The aforementioned table shows that the Corrected Bingham model showed the best performance of all with the lowest error in the considered hole sizes (AAPE = 4.93, MSE = 16,179). This shows that the correction coefficient from this study has significantly improved the Bingham Plastic model’s pressure estimation (AAPE = 7.65%, MSE = 37,441). The Power Law model showed the lowest performance with the highest error (AAPE = 12.83% and MSE = 64,411).

Other considerations

For future works, two points should be considered. The first point is related to a possible error related to the pressure drop in the surface system (from the mud pumps through connection lines to the standpipe and swivel). Estimation of surface pressure drop using graphs given by Gabolde and Nguyen (2006) causes some error. Therefore, it is proposed that a pressure sensor is installed so that this pressure drop is measured rather than estimated. The second point is related to calibration of the hydraulic pressure drop estimations in the drill string. Therefore, it is proposed to use downhole pressure measurements in the measurement while drilling (MWD) system, which is a practice particularly in offshore operations. Using such a sensor, by changing the circulation flow rates, the effect on the drill string pressure drop measurements is found and compared with calculations.

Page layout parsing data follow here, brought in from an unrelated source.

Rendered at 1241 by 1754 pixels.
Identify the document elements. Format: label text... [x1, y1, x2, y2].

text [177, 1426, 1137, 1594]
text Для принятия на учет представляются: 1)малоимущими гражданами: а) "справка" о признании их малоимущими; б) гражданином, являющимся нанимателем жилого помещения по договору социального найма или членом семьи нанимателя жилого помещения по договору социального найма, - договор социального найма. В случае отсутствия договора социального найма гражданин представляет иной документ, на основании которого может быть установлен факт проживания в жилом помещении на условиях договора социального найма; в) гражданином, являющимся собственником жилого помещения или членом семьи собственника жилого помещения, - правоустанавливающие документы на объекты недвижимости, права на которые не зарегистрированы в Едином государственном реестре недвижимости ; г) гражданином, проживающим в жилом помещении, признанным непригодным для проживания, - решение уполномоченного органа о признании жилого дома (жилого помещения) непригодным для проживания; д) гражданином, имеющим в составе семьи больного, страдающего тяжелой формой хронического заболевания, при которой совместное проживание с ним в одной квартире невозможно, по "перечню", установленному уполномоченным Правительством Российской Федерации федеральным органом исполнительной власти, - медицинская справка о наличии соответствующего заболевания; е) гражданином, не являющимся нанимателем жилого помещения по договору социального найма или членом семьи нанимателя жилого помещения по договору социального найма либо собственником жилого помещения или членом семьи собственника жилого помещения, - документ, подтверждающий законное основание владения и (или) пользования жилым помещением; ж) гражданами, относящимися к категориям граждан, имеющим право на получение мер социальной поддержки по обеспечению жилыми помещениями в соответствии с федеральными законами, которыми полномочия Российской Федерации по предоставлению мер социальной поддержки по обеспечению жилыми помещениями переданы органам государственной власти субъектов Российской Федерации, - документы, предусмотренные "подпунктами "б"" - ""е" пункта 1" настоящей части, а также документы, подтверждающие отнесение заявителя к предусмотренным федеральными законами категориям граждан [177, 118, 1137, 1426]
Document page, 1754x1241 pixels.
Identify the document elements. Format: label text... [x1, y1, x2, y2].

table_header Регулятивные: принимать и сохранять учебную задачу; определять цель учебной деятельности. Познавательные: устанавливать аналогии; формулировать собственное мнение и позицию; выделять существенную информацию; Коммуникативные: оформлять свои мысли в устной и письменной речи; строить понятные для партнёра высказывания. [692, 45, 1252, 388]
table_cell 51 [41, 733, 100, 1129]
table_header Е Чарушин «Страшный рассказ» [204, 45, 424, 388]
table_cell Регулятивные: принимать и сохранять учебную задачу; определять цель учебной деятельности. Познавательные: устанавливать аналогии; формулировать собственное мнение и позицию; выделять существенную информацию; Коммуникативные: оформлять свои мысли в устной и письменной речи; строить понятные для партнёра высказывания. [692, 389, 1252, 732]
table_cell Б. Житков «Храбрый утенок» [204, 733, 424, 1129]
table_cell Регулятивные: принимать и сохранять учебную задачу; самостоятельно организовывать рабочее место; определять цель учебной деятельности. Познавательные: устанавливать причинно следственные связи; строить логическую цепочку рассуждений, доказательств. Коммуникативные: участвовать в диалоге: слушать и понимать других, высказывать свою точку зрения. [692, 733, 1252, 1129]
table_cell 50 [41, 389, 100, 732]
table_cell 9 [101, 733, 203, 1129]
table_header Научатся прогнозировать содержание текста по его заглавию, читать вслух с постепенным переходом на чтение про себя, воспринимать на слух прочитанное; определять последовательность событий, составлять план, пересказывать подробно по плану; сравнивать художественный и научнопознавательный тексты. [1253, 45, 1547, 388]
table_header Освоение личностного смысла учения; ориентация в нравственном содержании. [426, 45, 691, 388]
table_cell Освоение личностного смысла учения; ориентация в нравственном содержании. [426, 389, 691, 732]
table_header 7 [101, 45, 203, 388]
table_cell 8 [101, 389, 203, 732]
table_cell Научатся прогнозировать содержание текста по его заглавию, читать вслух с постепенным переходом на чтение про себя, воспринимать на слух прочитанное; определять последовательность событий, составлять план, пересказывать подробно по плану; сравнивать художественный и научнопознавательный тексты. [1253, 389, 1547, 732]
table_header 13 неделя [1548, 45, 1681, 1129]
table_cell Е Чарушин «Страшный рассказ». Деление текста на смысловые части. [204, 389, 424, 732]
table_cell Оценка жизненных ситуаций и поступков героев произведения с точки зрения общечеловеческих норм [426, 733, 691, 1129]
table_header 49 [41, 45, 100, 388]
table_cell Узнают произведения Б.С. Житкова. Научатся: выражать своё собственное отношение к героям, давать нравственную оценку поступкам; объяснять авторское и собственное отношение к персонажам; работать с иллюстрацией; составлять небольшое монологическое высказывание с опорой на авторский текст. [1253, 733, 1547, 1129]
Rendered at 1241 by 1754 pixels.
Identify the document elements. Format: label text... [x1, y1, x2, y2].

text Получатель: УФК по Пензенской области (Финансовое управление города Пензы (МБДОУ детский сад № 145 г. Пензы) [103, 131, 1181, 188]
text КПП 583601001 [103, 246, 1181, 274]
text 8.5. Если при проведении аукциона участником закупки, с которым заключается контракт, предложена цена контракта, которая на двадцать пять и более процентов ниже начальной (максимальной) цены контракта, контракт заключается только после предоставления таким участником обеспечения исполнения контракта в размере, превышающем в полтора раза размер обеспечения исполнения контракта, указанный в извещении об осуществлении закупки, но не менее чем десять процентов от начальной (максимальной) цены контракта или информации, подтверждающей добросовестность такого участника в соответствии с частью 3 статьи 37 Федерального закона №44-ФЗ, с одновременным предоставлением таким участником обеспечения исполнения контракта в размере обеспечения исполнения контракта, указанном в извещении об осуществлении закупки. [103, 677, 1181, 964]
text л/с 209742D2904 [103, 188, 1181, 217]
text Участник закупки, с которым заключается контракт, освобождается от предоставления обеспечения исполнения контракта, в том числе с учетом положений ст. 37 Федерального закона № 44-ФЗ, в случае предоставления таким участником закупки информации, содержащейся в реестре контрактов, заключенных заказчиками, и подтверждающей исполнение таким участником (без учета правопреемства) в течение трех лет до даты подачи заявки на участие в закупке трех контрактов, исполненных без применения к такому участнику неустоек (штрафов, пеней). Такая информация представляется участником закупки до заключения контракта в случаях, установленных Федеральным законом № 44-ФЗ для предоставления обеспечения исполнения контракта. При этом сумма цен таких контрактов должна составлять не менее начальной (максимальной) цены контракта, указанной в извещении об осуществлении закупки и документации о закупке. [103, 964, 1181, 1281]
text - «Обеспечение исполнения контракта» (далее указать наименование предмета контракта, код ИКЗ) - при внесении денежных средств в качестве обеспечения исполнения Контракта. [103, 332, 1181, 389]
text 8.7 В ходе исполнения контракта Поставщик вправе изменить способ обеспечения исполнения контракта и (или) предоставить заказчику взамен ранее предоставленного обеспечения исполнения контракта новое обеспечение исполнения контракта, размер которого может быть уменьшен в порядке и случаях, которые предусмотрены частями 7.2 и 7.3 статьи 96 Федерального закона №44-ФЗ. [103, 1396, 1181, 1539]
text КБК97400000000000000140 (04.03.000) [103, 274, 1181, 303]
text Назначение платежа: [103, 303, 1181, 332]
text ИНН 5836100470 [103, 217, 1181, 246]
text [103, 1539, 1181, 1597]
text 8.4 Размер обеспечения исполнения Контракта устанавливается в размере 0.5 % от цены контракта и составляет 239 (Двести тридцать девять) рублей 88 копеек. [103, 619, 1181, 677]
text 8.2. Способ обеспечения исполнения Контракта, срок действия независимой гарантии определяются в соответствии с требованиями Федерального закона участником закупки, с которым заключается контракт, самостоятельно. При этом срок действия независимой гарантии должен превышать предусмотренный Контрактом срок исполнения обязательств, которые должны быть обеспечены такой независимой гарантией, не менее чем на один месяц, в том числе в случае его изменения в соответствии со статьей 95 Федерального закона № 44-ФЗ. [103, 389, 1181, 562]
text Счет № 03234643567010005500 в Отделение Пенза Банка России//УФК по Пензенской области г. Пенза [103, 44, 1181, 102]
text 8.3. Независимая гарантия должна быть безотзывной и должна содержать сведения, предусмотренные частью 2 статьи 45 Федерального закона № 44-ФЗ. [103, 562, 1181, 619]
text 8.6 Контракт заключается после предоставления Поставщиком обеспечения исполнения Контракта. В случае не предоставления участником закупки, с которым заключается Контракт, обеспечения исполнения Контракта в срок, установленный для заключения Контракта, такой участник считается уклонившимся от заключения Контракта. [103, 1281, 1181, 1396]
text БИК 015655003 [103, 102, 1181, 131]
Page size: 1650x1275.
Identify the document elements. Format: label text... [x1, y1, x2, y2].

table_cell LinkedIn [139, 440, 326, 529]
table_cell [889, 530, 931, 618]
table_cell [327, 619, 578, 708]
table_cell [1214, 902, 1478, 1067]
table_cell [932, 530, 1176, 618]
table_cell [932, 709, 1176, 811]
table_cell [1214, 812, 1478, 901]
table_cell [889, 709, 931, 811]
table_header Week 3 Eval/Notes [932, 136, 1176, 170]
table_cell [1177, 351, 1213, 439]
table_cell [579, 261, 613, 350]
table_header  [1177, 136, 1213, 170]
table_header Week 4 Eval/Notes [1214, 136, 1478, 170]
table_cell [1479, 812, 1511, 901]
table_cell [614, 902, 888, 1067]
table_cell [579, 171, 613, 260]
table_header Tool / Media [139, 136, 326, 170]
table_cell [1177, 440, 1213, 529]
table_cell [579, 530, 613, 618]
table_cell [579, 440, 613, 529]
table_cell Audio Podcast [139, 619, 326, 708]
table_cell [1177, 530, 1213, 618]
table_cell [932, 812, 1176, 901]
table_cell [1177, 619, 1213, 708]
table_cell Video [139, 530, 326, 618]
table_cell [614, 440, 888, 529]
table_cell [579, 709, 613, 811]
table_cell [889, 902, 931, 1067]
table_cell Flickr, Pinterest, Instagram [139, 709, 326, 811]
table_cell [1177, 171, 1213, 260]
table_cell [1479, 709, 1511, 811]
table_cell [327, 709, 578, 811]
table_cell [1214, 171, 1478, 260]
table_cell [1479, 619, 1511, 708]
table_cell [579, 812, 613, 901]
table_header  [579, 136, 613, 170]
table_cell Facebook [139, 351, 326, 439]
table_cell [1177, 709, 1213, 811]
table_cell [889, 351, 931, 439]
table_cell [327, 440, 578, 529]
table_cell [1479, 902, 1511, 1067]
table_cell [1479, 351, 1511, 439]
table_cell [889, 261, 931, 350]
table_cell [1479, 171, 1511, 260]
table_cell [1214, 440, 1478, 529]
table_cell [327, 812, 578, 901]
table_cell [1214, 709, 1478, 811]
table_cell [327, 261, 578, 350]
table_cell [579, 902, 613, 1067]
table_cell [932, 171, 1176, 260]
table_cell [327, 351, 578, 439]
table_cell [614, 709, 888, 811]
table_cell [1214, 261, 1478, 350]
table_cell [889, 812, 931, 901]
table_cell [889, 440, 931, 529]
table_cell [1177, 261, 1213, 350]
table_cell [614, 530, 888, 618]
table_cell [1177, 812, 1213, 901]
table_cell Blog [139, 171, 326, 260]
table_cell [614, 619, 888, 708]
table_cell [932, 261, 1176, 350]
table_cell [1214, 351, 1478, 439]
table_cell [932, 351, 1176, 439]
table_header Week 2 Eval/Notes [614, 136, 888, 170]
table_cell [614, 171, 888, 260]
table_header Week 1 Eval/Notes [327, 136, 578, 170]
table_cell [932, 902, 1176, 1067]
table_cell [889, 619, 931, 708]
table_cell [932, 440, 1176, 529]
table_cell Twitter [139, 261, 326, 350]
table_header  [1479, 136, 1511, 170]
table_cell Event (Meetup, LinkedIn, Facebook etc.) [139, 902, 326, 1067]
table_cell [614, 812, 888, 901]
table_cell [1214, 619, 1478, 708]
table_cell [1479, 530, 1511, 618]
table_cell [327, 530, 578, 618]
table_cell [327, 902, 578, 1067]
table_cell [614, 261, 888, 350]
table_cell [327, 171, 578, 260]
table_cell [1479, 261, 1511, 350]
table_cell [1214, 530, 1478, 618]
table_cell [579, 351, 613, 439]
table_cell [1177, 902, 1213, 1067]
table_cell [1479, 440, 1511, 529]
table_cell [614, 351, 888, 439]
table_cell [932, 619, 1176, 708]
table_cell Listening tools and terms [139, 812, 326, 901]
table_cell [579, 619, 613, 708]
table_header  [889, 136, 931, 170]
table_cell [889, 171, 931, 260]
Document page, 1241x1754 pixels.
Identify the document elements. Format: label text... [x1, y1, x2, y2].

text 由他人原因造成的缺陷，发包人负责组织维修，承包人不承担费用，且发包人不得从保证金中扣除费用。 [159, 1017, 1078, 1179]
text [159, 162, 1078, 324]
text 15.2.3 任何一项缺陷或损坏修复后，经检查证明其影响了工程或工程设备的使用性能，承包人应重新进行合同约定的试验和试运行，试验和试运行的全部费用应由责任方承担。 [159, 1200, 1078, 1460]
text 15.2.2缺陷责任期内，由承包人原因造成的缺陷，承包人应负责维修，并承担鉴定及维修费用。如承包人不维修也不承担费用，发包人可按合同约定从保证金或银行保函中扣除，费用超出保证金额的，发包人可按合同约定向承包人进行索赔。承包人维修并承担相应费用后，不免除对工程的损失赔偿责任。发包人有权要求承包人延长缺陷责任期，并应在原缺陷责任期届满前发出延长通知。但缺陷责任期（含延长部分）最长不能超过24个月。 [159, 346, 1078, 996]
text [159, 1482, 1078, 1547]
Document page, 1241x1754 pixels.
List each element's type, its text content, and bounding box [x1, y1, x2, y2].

Conclusions and future work

The followings are summary of the conclusions drawn from this study:

  1. 1.

    The proposed method in this work (called the Corrected Bingham Plastic model) applies a correction coefficient to turbulent flow pressure drops with the aim of covering all sources of errors and eliminating or reducing the discrepancy between pressures estimated by the Bingham Plastic model and actual standpipe pressures.

  2. 2.

    Using field measurements, optimized values of the correction coefficient (Ct) were found to range from 1.08 to 1.12 in different borehole sizes of one of the fields in Iran. The value of 1.1 was found using the combined data of all borehole sizes. As this value is close to values of each borehole, it indicates that different geometries of borehole sizes do not have a considerable effect on Ct. On average, by adding around 10% of turbulent pressure losses, the errors of the Bingham model are eliminated, and the estimated total system pressures would be almost equal to actual standpipe pressure.

  3. 3.

    Results showed that the Corrected Bingham model showed the greatest accuracy/lowest error of all (average absolute percent error (AAPE) of 4.93% and mean square error (MSE) of 16,179). Results also show that this model’s improvement is independent of the type of mud.

  4. 4.

    Placing the estimated system pressure calculated by the Corrected Bingham model as a display parameter at the rig-site mud logging data can complement measured standpipe pressure to detect and identify pressure-associated borehole problems And for application in managed pressure drilling (MPD). By using new filtered data during drilling, the correction coefficient can be empirically optimized in real time for each region.

  5. 5.

    This work presents a practical yet simple method in improving the accuracy of estimated hydraulics pressure drops. Therefore, accurate hydraulic estimations can contribute to comparison with the standpipe pressure and that can help us to detect hole problems.

  6. 6.

    As a future work, it is recommended that such data be gathered from different regions and similar data analysis be carried out in order to compare, refine, and better validate this model.